Por otra parte, el tono desenfadado –cuyas notas épicas son claramente deudoras
del western– resta dramatismo a los
hechos, aportando en ocasiones un efecto intrascendente más propio de un
producto juvenil que de una novela realista con contenidos tan amargos. También
contribuyen a ello la foto de portada y el título.
Con todo, el
gran mérito de El club de los mentirosos
estriba en la atinada caracterización de cada miembro de la familia, con sus cualidades
y defectos. En particular, destaco la figura de Charlie. Ella en absoluto constituye
un ejemplo de maternidad abnegada y laboriosa que nunca piensa en sí misma,
pero eso la convierte en individuo. No es un mero espejo de los suyos, tiene
personalidad propia y asume su carga de deseos, frustraciones y dolor.
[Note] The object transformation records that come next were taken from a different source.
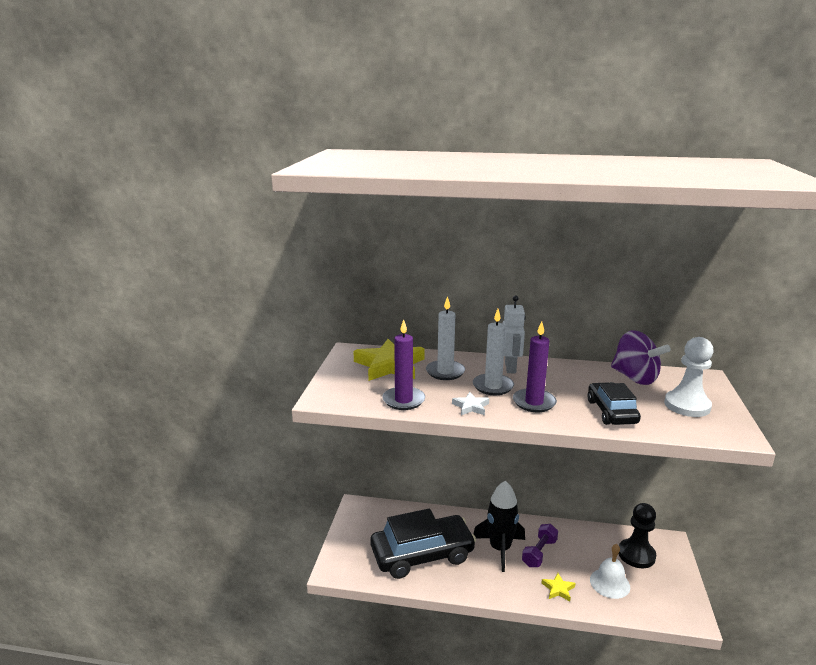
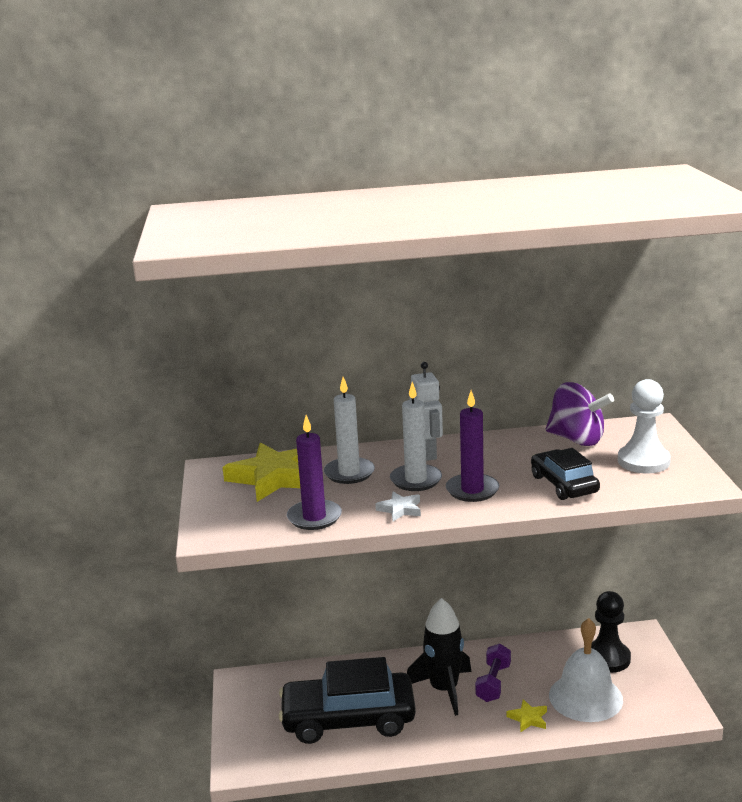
camera: 15 degrees left, 0 degrees up
(422, 554) = (348, 719): black car -> black car turned 150 degrees counterclockwise
(609, 583) = (585, 697): white bell -> white bell, size x1.51

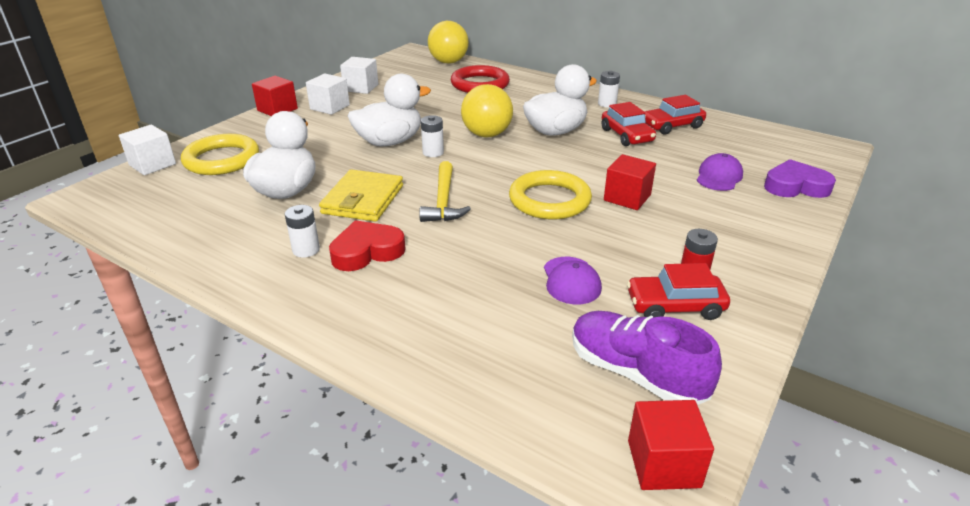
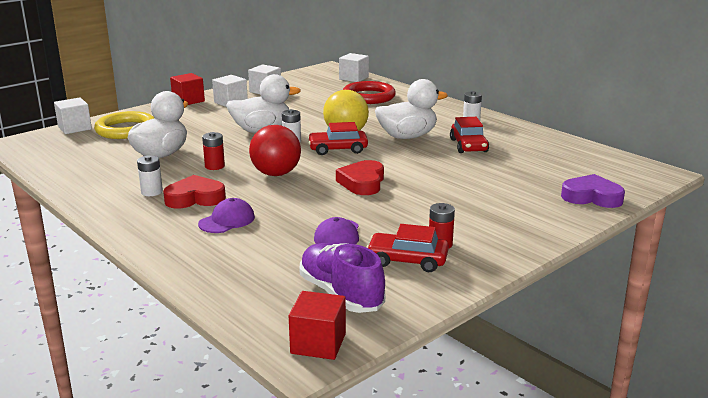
camera: 15 degrees right, 10 degrees down
(363, 199) = (214, 166): yellow wallet -> red battery
(443, 201) = (276, 174): yellow hammer -> red ball
(448, 62) = (354, 78): yellow ball -> white cube
(549, 200) = (362, 183): yellow ring -> red heart
(627, 198) = (430, 188): red cube -> none
(672, 126) = (517, 142): red car -> red car (338, 149)
(719, 176) = (526, 183): purple cap -> purple cap (227, 220)

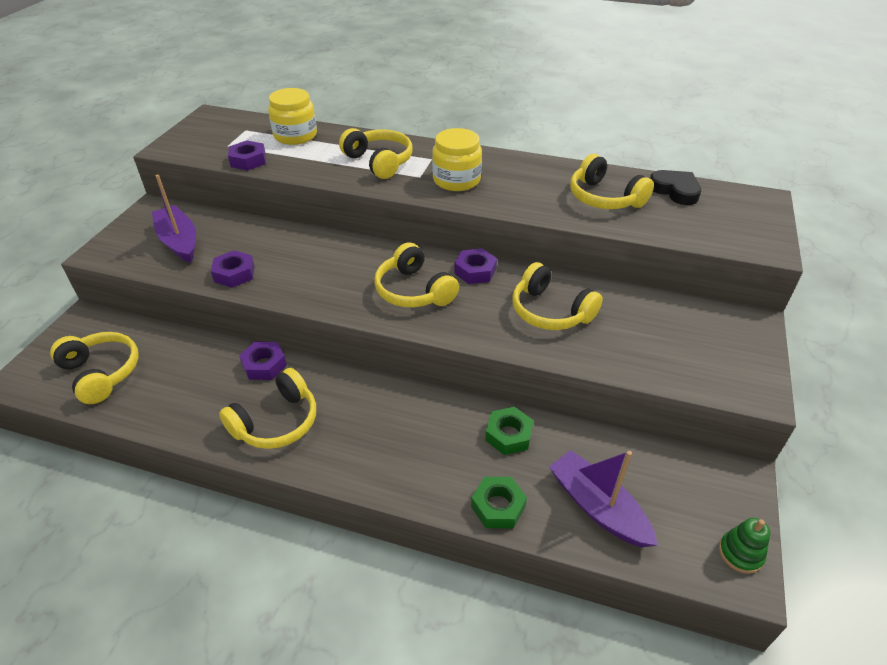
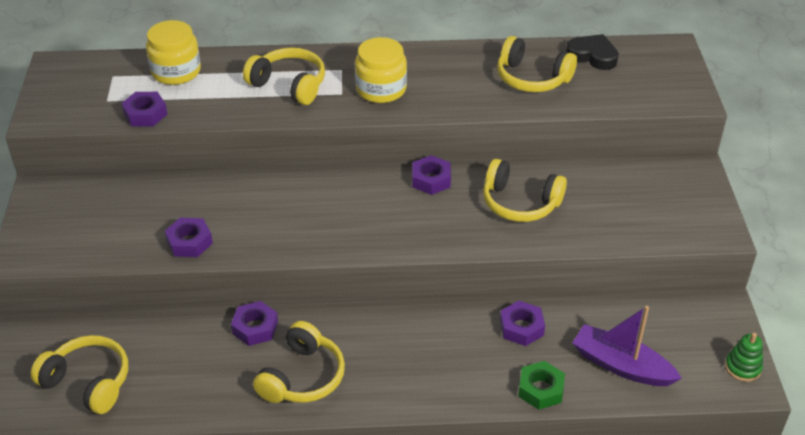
camera: 20 degrees left, 0 degrees up
(179, 241) = (102, 222): purple boat -> none
(414, 290) = (383, 214): yellow headphones -> none
(508, 435) = (521, 327): green nut -> purple nut

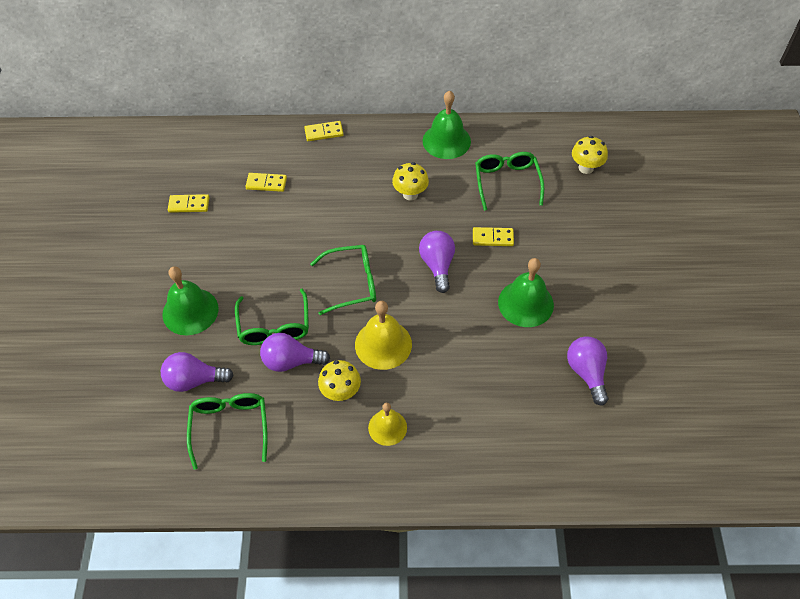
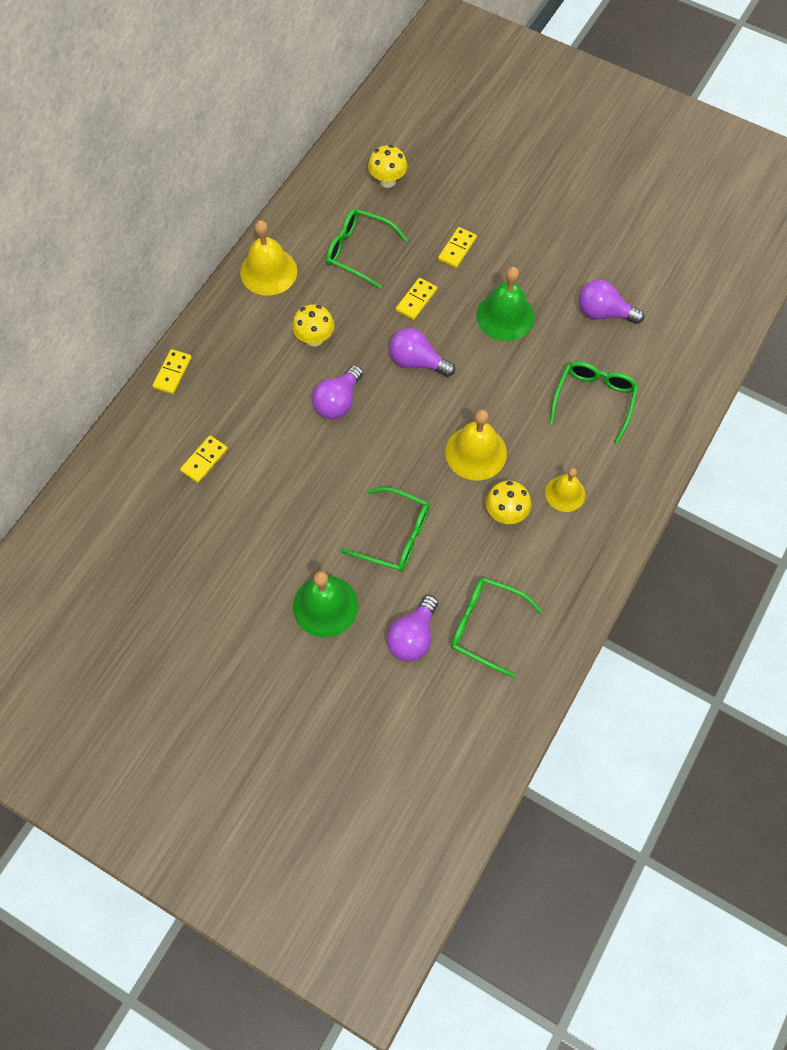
camera: 60 degrees left, 10 degrees up
(189, 205) = (179, 548): yellow domino -> yellow domino (457, 249)
(291, 361) = (445, 540): purple light bulb -> purple light bulb (338, 402)
(352, 283) = (389, 444): green glasses -> green glasses (594, 400)
(446, 141) = (268, 271): green bell -> yellow bell

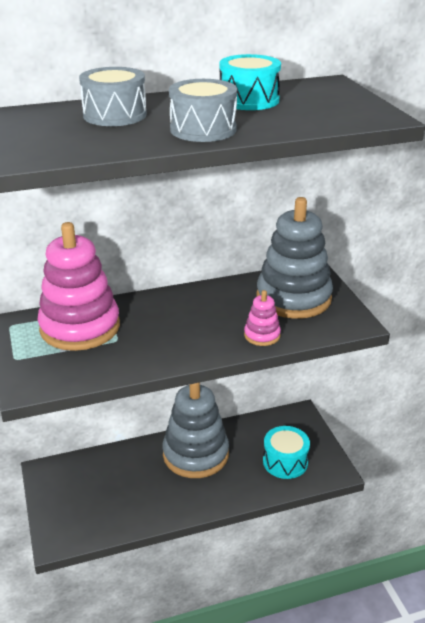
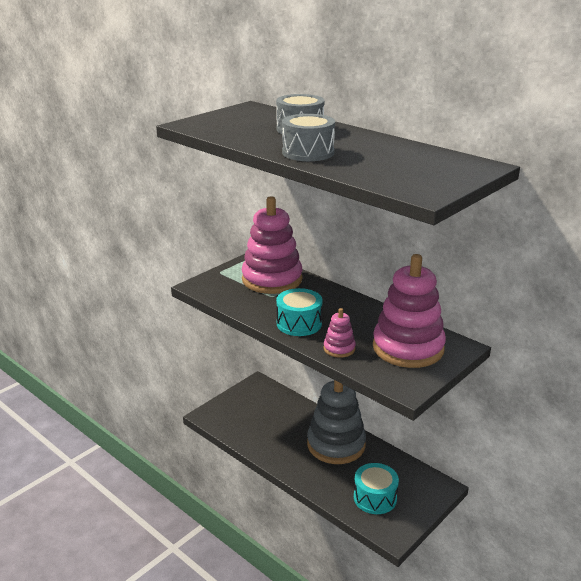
camera: 60 degrees right, 5 degrees down
(249, 100) = (390, 152): turquoise drum -> turquoise drum (299, 323)
(293, 298) = (408, 348): grey stacking toy -> pink stacking toy

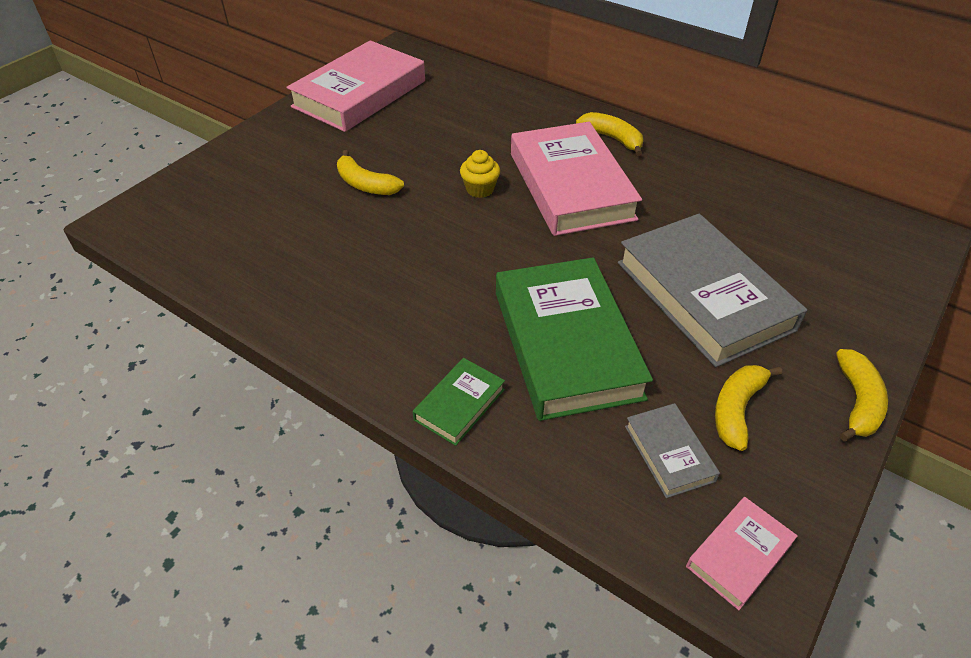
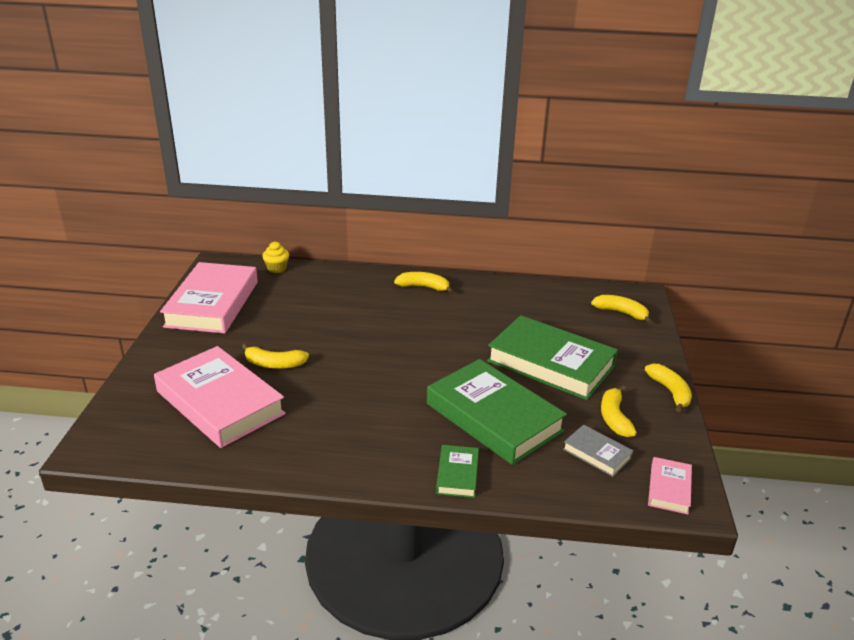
camera: 30 degrees left, 15 degrees down
(480, 189) = (361, 343): yellow cupcake -> yellow cupcake (277, 268)
(571, 186) = (420, 324): pink book -> pink book (220, 402)
(703, 295) = (551, 363): grey book -> green book
(869, 254) = (621, 313): none -> yellow banana

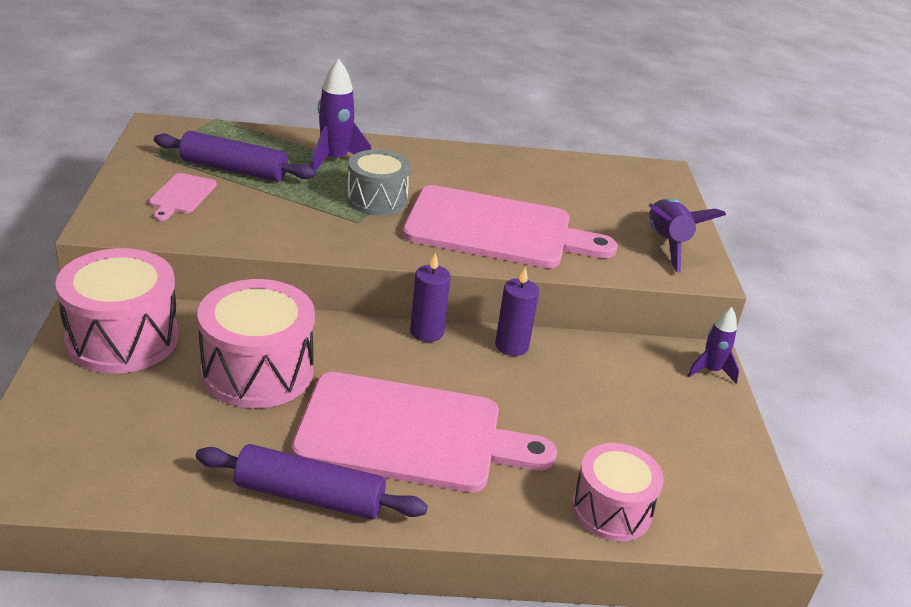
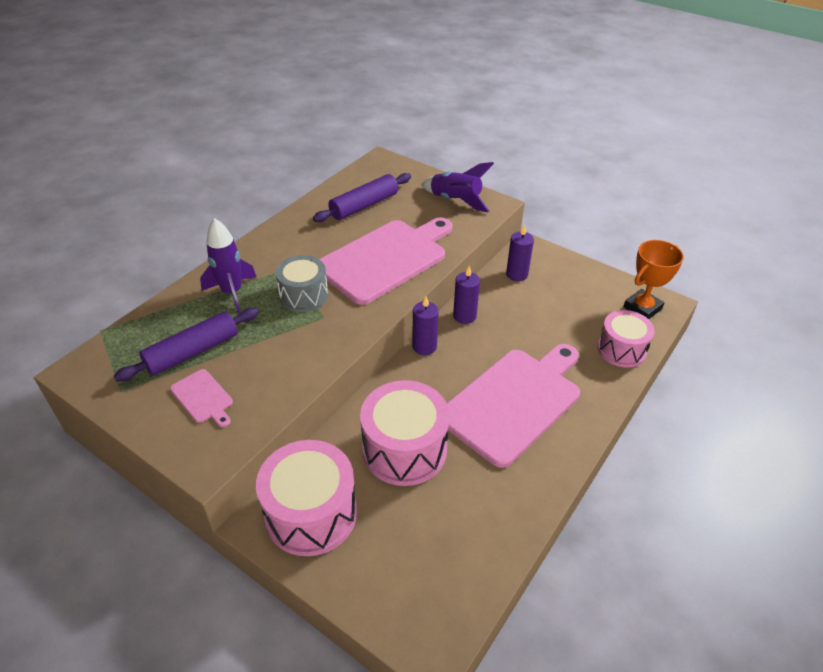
camera: 50 degrees left, 10 degrees up
(309, 496) = (541, 475): purple rolling pin -> purple rolling pin (364, 205)
(639, 364) = (517, 274): none -> purple candle
(710, 371) = (540, 252): purple rocket -> none
(724, 509) = (642, 308): none -> orange trophy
Es
cierto que muestra igual rebeldía, carácter depresivo y nula resistencia a
adicciones que el resto, pero también idéntica creatividad, fantasía, talante
luchador y un amor infinito por la prole que le tocó en suerte. A pesar de tantas
irregularidades, se ha ganado el respeto y cariño de su gente. Y la autora no la
mantiene en segundo plano sino que le adjudica un papel de lo más relevante. Teniendo
en cuenta que en la literatura canónica no había rastro de modelos para tal cosa
y que hubo que abrir camino a machetazos, habrá que reconocerlo sin tapujos.
He calificado
esta obra de valiente. Incluso ahora, pero más aún veintitrés años atrás, debía
hacer falta mucho de eso para presentar al público un personaje así, y más tratándose
de la propia madre.
Si quisiera
clasificar esta novela utilizaría una expresión muy trillada pero cambiándole
radicalmente el sentido. Incluso me atrevería a afirmar que quien haya tenido
la paciencia de llegar hasta el final no podrá contradecirme: esta es una novela de amor con todas las letras, y
lo es de una forma mucho más real, profunda y descarnada que esos productos
sensibleros que se limitan a repetir tópicos. Quien conmueve de veras es esa
Mary Karr de las últimas páginas recogiendo angustiada los pedazos rotos de sus
orígenes e intentándolos pegar a duras penas. El argumento entero es una
metáfora de la rebeldía que suscita tanta exigencia de perfección a las
mujeres, pero sobre todo el prolongado desenlace –muy superior al resto, pues con su
estilo reflexivo y depurado completa el sentido de todo lo anterior– me ha
parecido magnífico, un broche perfecto de una historia demasiado veraz e
incómoda para mentalidades aferradas a lo conveniente.